Метод Шлимана, при котором захватывается сразу большой, потенциально ценный слой, стал настоящей катастрофой для археологов. Много лет подлинность некоторых его находок и в Трое, и в Микенах ставилась под сомнение. Сегодня некоторые критики склонны называть его грабителем гробниц.
Недостаток научной строгости Шлиман компенсировал романтическим рвением. Раскопки на обоих участках продиктованы его стремлением доказать, что “Илиада” и “Одиссея” отражают историческую действительность. (Считается, что поэмы, приписываемые Гомеру, созданы в VIII–VII веках до н. э. Искреннее убеждение Шлимана в том, что это исторические источники, и тогда, и сейчас разделяют лишь немногие ученые.)
Однако заслуги Шлимана значительны уже потому, что цивилизации, которые считались выдумкой поэтов, он поместил, хотя бы с какой-то долей вероятности, в контекст истории. Шлиман воскресил героев Троянской войны XIII–XII веков до н. э., а в Микенах доказал, что в бронзовом веке – за тысячу лет до классической эпохи – в Греции, на материке, существовала высокоразвитая цивилизация. С тех пор как Шлиман нашел Микены, XVI–XIII века до н. э. в греческой истории стали называть микенской цивилизацией.
Цитадель Микен была сложена из каменных глыб настолько больших, что, по словам Джона Чедуика, “греки, жившие там позднее, думали, что эти стены построили великаны”. Ворота, прозванные Львиными из-за двух фигур, вырезанных сверху, явились настоящим инженерным чудом, разительно отличавшимся от треугольных фронтонов и колонн с каннелюрами классического времени. В так называемых шахтных захоронениях внутри городских стен Шлиман нашел предметы из золота, геммы, серебряные сосуды и другие сокровища.
Еще поразительнее то, чего Шлиман не нашел. Несмотря на развитость Микенского государства, отлаженную систему управления, нигде не было и намека на письменность. Хотя Шлиман осуществил крупномасштабные раскопки, вложив собственные немалые средства, он не нашел ни табличек, ни надписей в камне – вообще никаких свидетельств того, что общество было грамотным.
Это обеспокоило Эванса. Как и многие, он напряженно следил по газетам за ходом раскопок. Эванс предполагал, что цивилизация, имеющая развитую бюрократическую систему, не могла бы существовать без письменности. Носителю викторианского самосознания “казалось немыслимым, чтобы такая цивилизация… в отношении письменности стояла ниже, чем краснокожие Америки”.
Может быть, микенцы писали на недолговечных материалах вроде пальмовых листьев, древесной коры или пергамента? Вряд ли: появлялось все больше намеков на то, что они использовали твердые материалы. В начале 90-х годов Христос Цунтас, с которым Шлиман работал в Микенах, нашел глиняную амфору, на одной из ручек которой стояло 3 линейных символа. Неподалеку, в гробнице, Цунтас раскопал каменную вазу, на ручке которой было 4–5 символов. В другом месте на материке такие же знаки обнаруживались на черепках.

┄┄┄┄┄┄

Что сделать:
[A] Сколько линейных символов было на ручке глиняной амфоры, которую нашел Цунтас, согласно тексту о раскопках Шлимана?
[B] Продолжите текст о раскопках Шлимана, начав сразу после его последнего предложения.

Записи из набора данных
┄┄┄┄┄┄

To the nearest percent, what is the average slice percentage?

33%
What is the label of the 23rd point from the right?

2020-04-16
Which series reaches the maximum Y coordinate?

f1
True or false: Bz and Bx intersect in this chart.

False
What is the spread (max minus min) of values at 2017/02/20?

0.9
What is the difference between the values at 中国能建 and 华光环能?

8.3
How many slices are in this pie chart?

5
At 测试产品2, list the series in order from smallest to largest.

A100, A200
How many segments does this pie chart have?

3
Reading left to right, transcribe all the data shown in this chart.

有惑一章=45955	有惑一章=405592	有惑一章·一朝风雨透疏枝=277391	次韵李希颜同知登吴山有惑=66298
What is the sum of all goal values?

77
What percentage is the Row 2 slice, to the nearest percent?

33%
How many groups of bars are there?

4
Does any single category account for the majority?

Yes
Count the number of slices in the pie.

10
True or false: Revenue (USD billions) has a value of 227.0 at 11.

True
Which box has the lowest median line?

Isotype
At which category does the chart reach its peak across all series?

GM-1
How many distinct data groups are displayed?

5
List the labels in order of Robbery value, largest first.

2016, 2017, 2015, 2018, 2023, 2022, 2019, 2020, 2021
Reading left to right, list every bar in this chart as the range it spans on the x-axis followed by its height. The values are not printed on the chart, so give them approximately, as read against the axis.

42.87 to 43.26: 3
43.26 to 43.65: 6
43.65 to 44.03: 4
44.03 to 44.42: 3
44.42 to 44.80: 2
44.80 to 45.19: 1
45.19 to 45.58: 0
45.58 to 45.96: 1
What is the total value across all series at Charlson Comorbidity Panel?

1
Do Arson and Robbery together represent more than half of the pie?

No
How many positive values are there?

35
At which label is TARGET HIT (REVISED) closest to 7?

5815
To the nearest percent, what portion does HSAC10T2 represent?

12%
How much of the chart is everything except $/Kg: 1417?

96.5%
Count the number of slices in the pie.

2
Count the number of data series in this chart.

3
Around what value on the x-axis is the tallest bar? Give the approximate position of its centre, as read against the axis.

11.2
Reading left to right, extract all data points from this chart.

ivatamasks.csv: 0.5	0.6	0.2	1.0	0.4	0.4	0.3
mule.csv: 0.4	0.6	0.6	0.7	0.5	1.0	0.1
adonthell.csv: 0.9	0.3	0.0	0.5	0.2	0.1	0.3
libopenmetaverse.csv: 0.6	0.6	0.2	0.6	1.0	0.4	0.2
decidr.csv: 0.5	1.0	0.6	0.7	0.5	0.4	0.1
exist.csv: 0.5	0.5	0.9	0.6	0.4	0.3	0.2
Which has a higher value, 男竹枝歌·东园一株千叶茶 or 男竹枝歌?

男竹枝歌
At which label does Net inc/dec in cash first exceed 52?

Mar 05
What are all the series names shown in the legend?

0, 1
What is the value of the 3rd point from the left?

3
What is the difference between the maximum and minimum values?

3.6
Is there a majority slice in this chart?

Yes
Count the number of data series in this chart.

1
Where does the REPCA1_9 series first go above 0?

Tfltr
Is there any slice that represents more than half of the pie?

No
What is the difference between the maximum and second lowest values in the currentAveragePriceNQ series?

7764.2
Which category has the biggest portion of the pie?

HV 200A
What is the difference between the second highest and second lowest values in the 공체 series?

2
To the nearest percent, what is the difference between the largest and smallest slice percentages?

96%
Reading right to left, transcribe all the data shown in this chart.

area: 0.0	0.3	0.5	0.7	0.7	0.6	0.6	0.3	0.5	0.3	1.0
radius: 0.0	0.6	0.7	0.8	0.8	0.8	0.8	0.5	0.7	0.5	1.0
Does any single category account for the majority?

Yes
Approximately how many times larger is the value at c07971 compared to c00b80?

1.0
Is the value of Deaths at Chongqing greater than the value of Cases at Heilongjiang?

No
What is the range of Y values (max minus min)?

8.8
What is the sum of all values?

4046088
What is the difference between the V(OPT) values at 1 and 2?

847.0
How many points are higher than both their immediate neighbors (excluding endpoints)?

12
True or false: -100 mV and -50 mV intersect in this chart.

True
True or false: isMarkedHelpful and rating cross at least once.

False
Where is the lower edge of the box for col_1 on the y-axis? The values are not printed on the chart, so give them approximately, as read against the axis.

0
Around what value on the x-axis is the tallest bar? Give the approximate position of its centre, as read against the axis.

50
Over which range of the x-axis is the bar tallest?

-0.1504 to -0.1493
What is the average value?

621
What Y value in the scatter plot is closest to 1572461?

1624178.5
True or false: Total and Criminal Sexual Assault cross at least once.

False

┄┄┄┄┄┄

Ответы на задания:
[A] Три линейных символа.

[B]
 

Три этих линейных знака были найдены на ручке сосуда в материковой Греции. Левый символ встречается и в кносских надписях.

 

Эти намеки также попадались на Крите. В конце 70-х годов XIX века остатки стены бронзового века были открыты в Кноссе. В начале 80-х годов обнаружили огромный блок, на котором был выбит ряд символов. Их сочли “клеймами мастеров-каменщиков”. Поразительно, что на стене в Кноссе и на микенской амфоре нашелся одинаковый символ – . Эванс утвердился в мысли, что в микенское время в бассейне Эгейского моря письменность все-таки существовала.
Когда Шлиман раскопал Микены, Эвансу было чуть за двадцать, но он уже обладал необходимыми для археолога мирового класса качествами: неутомимостью, бесстрашием, безграничной любознательностью, богатством и близорукостью. К концу 90-х годов, когда Эванс всерьез взялся за решение задачи, он успел посетить далекие страны, сделался признанным экспертом по древним монетам, пожил на Балканах, где стал горячим сторонником славянского национально-освободительного движения, и был назначен хранителем археологического Музея им. Эшмола в Оксфорде. Теперь Эванс решил доказать существование письменности в микенскую эпоху. Знаки, один за другим, вели его на Крит.
Страсть к раскопкам была у Эванса в крови. Его отец, сэр Джон Эванс, владелец бумажных мануфактур, также был страстным любителем геологии, археологии и нумизматики. Джон Эванс, “Эванс Великий”, “помог заложить основы современной геологии, палеонтологии, антропологии и археологии, несмотря на то, что мог посвящать этим занятиям лишь воскресные и праздничные дни”, пишет Сильвия Л. Горвиц.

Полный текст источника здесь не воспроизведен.